What gave revolutionaries like Rush confidence in America’s instant nationhood was their belief in America’s enlightenment. As early as 1765 John Adams had declared that all previous American history had pointed toward the eighteenth-century Enlightenment. The seventeenth-century settlement of America, he said, had opened up “a grand scene and design in Providence for the illumination of the ignorant, and the emancipation of the slavish part of mankind all over the earth.” The revolution had become the climax of this great historic drama. With the break from Great Britain complete and the Constitution ratified, many Americans in the 1790s thought that the United States had become the “most enlightened” nation in the world.

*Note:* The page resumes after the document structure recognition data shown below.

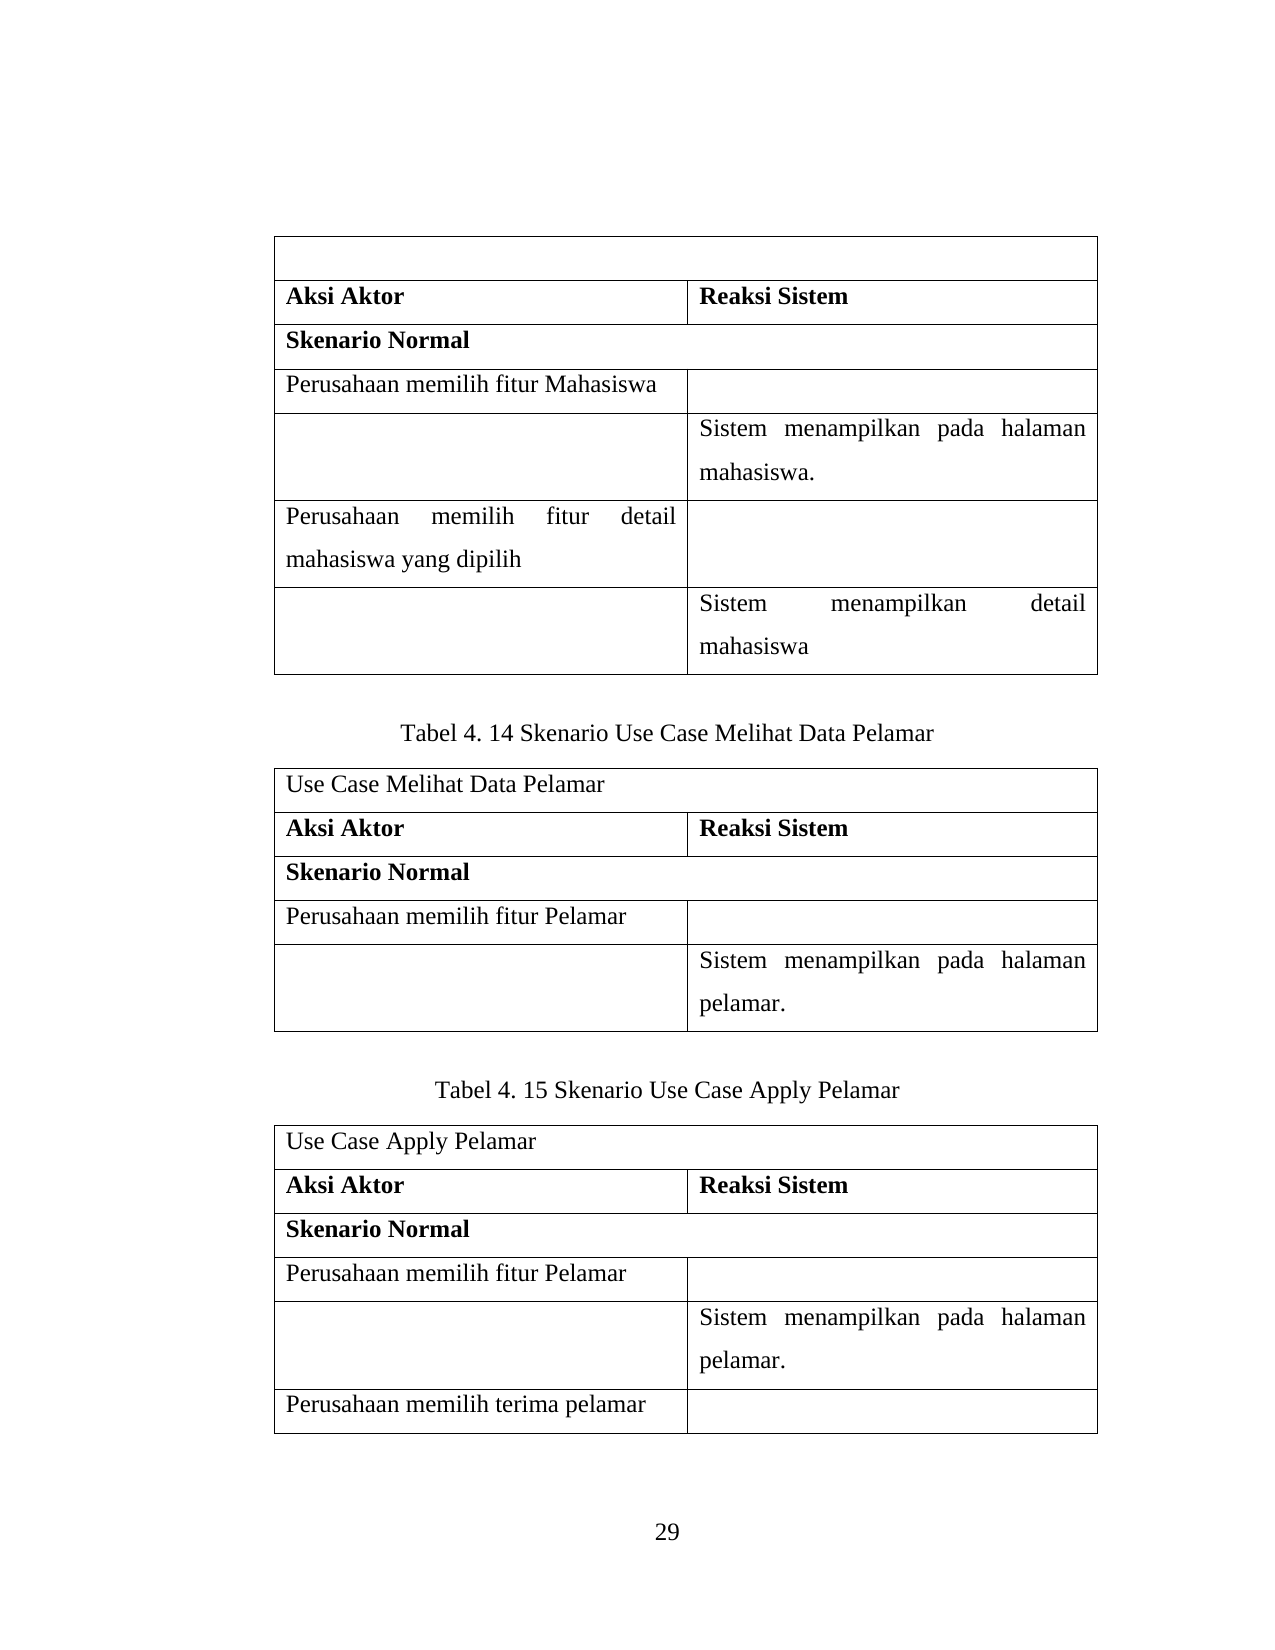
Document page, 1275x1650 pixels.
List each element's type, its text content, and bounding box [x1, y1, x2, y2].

table_cell Reaksi Sistem [688, 813, 1097, 856]
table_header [275, 237, 1097, 280]
table_cell Reaksi Sistem [688, 1170, 1097, 1213]
text Tabel 4. 15 Skenario Use Case Apply Pelamar [236, 1075, 1098, 1104]
table_cell Perusahaan memilih fitur Pelamar [275, 1258, 687, 1301]
table_cell Sistem menampilkan detail mahasiswa [688, 588, 1097, 674]
table_cell Sistem menampilkan pada halaman pelamar. [688, 945, 1097, 1031]
table_cell Aksi Aktor [275, 281, 687, 324]
table_cell [275, 588, 687, 674]
table_cell [688, 1390, 1097, 1432]
table_cell [275, 414, 687, 500]
table_cell Perusahaan memilih fitur Pelamar [275, 901, 687, 944]
table_cell Sistem menampilkan pada halaman mahasiswa. [688, 414, 1097, 500]
table_cell Aksi Aktor [275, 813, 687, 856]
table_cell Perusahaan memilih terima pelamar [275, 1390, 687, 1432]
table_cell Perusahaan memilih fitur detail mahasiswa yang dipilih [275, 501, 687, 587]
table_cell Aksi Aktor [275, 1170, 687, 1213]
table_cell [275, 1302, 687, 1388]
table_cell [688, 1258, 1097, 1301]
table_cell Sistem menampilkan pada halaman pelamar. [688, 1302, 1097, 1388]
table_header Use Case Melihat Data Pelamar [275, 769, 1097, 812]
table_cell Skenario Normal [275, 857, 1097, 900]
table_cell [688, 370, 1097, 412]
table_cell Skenario Normal [275, 325, 1097, 368]
table_header Use Case Apply Pelamar [275, 1126, 1097, 1169]
table_cell [688, 501, 1097, 587]
table_cell Perusahaan memilih fitur Mahasiswa [275, 370, 687, 412]
table_cell Skenario Normal [275, 1214, 1097, 1257]
table_cell [688, 901, 1097, 944]
table_cell Reaksi Sistem [688, 281, 1097, 324]
table_cell [275, 945, 687, 1031]
text Tabel 4. 14 Skenario Use Case Melihat Data Pelamar [236, 718, 1098, 747]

For the people of these obscure provinces to make this claim seemed scarcely credible. The United States in 1789, in comparison with the former mother country, was still an underdeveloped country. Americans had no sophisticated court life, no magnificent cities, no great concert halls, no lavish drawing rooms, and not much to speak of in the way of the fine arts. Its economy was primitive. There was as yet nothing comparable to the Bank of England; there were no stock exchanges, no large trading companies, no great centers of capital. Nineteen out of twenty Americans were still employed in agriculture, and most of them lived in tiny rural communities. No wonder many Europeans thought of the United States as a remote wilderness at the very edges of Christendom, three thousand miles from the centers of Western civilization.
Nevertheless, as far removed from the centers of civilization as they were, many Americans persisted in believing not only that they were the most enlightened people on earth but also that because they were enlightened they were by that fact alone a nation. Indeed, America became the first nation in the world to base its nationhood solely on Enlightenment values. Gertrude Stein might have been right when she said that America was the oldest country in the world.